▶ [Selected text]
--- --- ---

# BLD Symmetry Solving - anybody?



## Jai (May 21, 2008)

Does anybody think they could do a BLD symmetry solve? I asked everybody I know, and they're not up for it.


----------



## cmhardw (May 21, 2008)

I don't follow, what is a symmetry solve?

Chris


----------



## Mike Hughey (May 21, 2008)

You mean scramble two cubes as mirrors of each other and then memorize one and solve them both, one in each hand?

Sounds like fun. I think I'm going to have to try it. But since I rarely ever practice OH with my right hand, it could be difficult. I do, however, practice left-handed BLD a lot, so maybe it won't be that hard.


----------



## Ville Seppänen (May 22, 2008)

I tried it but only got the other one correct, the other one was way off. Took 8:17.62, it was fun


----------



## ROOT (May 31, 2008)

i would try it but i have no idea how to scramble them.


----------



## ROOT (May 31, 2008)

actually i just tried, its damn hard!!! im gonna try again though.


----------



## ThePizzaGuy92 (May 31, 2008)

--- --- ---

▶ [Data below]
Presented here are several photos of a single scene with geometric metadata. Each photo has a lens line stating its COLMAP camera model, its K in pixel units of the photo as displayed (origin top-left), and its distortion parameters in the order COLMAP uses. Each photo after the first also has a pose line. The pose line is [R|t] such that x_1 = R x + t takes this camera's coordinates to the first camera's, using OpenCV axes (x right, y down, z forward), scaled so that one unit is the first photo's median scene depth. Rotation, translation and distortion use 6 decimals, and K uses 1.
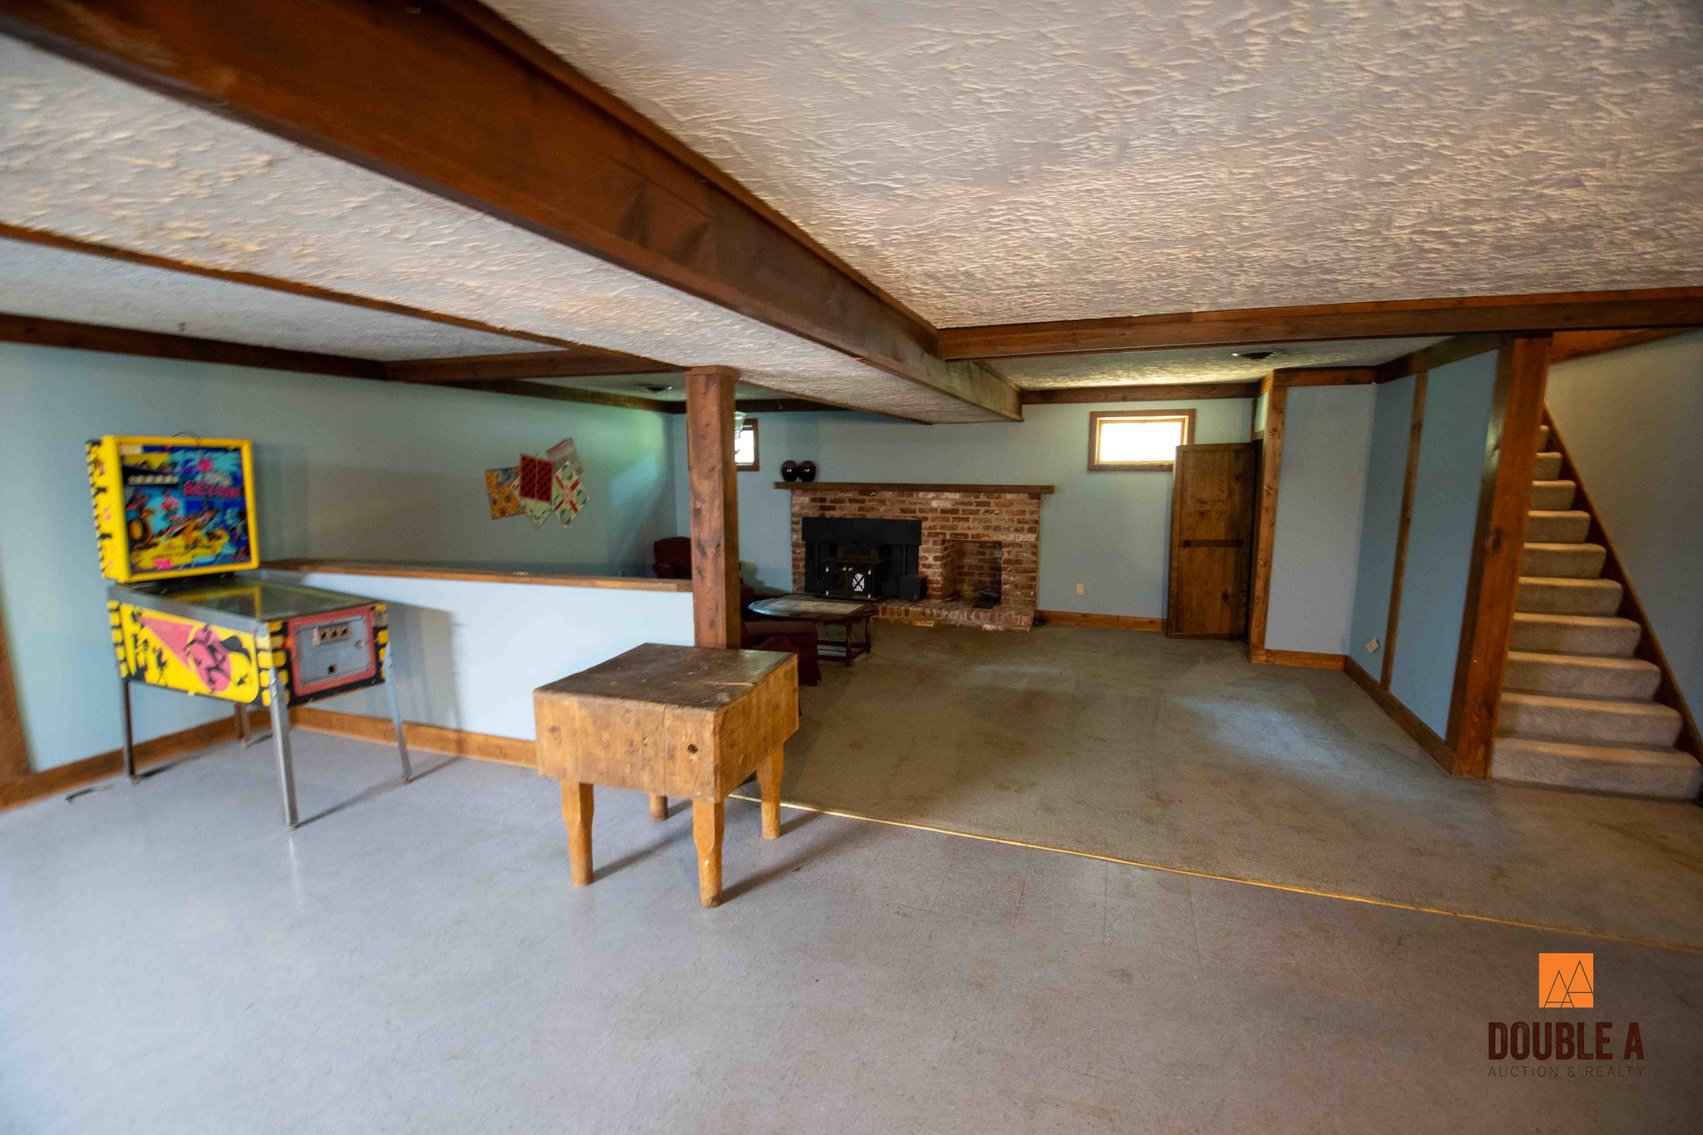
lens RADIAL K [[758.0, 0, 850.1], [0, 758.0, 582.3], [0, 0, 1]] dist [0.000150, -0.013376]
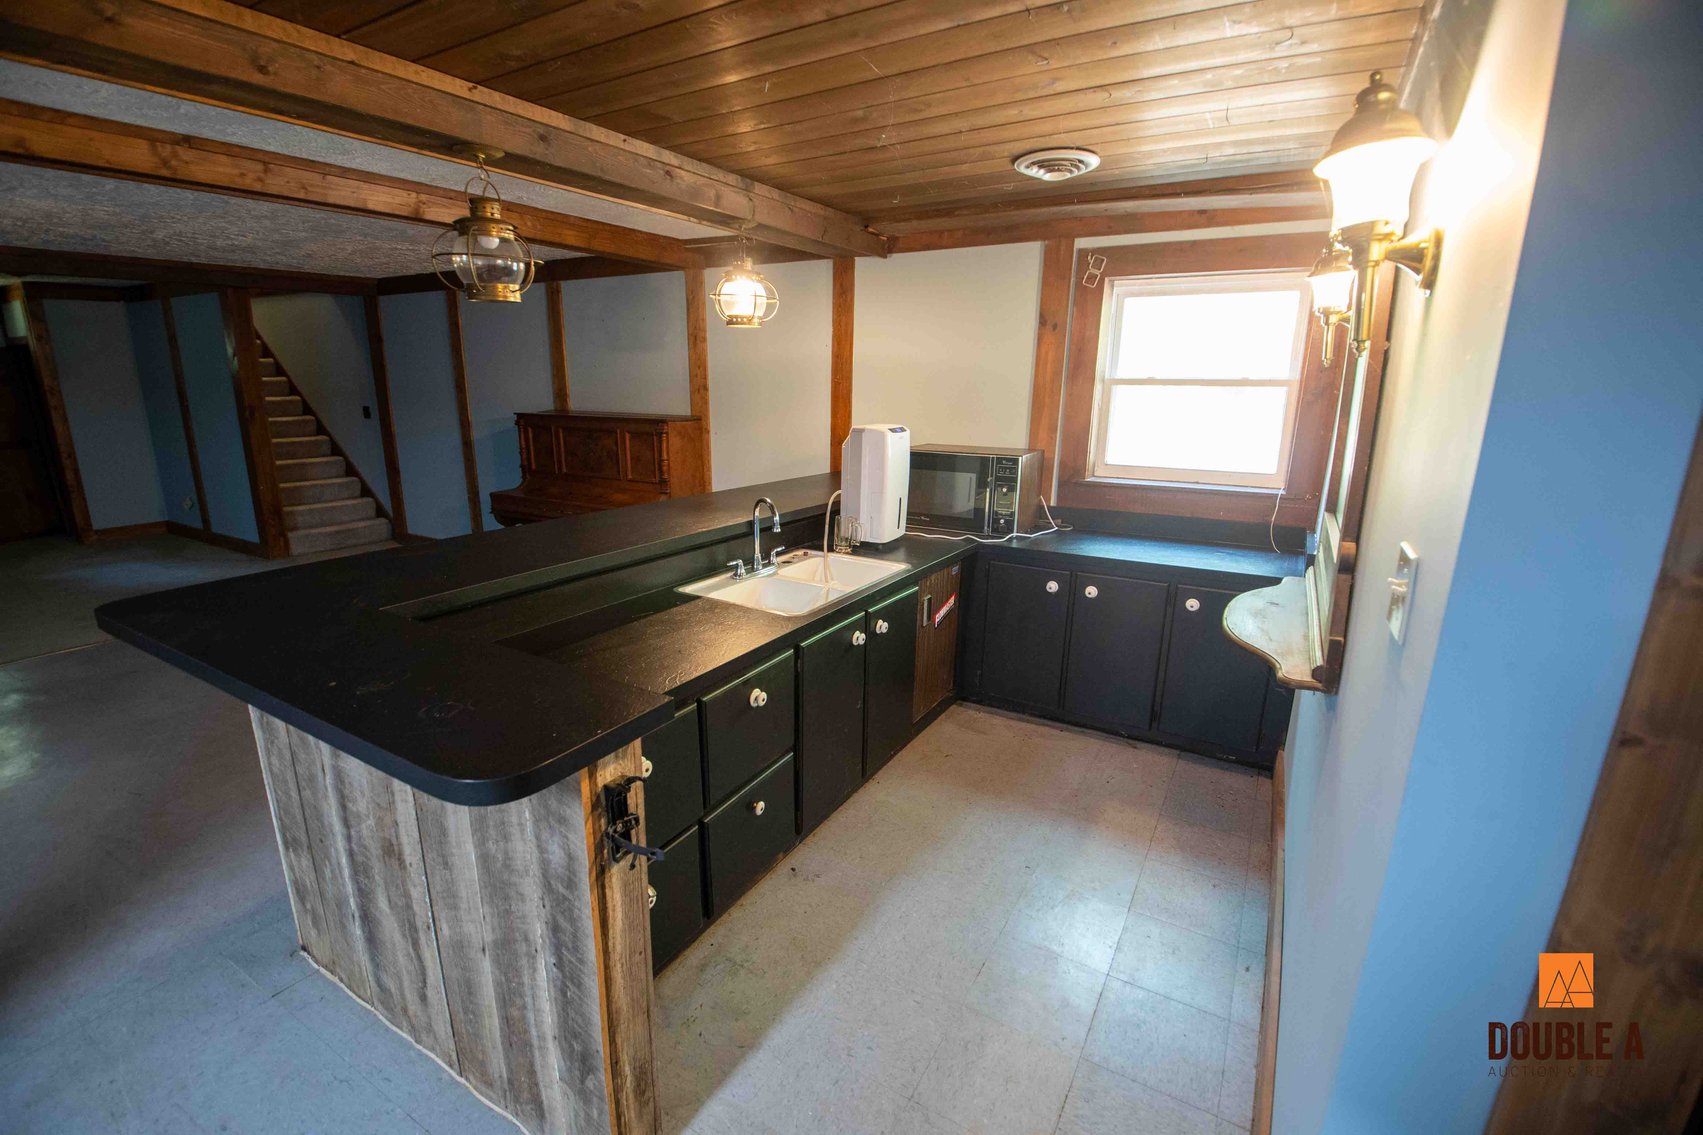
lens RADIAL K [[758.0, 0, 850.1], [0, 758.0, 582.3], [0, 0, 1]] dist [0.000150, -0.013376]
pose [[0.191330, -0.245413, 0.950350, -0.456061], [0.148070, 0.964373, 0.219224, 0.116356], [-0.970293, 0.098774, 0.220852, -0.497808]]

--- --- ---

▶ [Exercise requirements]
1: Copy from the thread on BLD symmetry solving above the passage that opens with the words "## Jai (May" and ends after the words "cmhardw (May 21, 2008)".
2: Answer these questions using the thread on BLD symmetry solving.
(a) How long did Ville Seppänen's attempt take?
(b) With which hand does Mike Hughey say he rarely practices OH?
(c) In ROOT's first post, what reason is given for not trying the solve?

▶ [Answers to each task]
1:
## Jai (May 21, 2008)

Does anybody think they could do a BLD symmetry solve? I asked everybody I know, and they're not up for it.


----------



## cmhardw (May 21, 2008)

2:
(a) 8:17.62
(b) His right hand
(c) He has no idea how to scramble the cubes.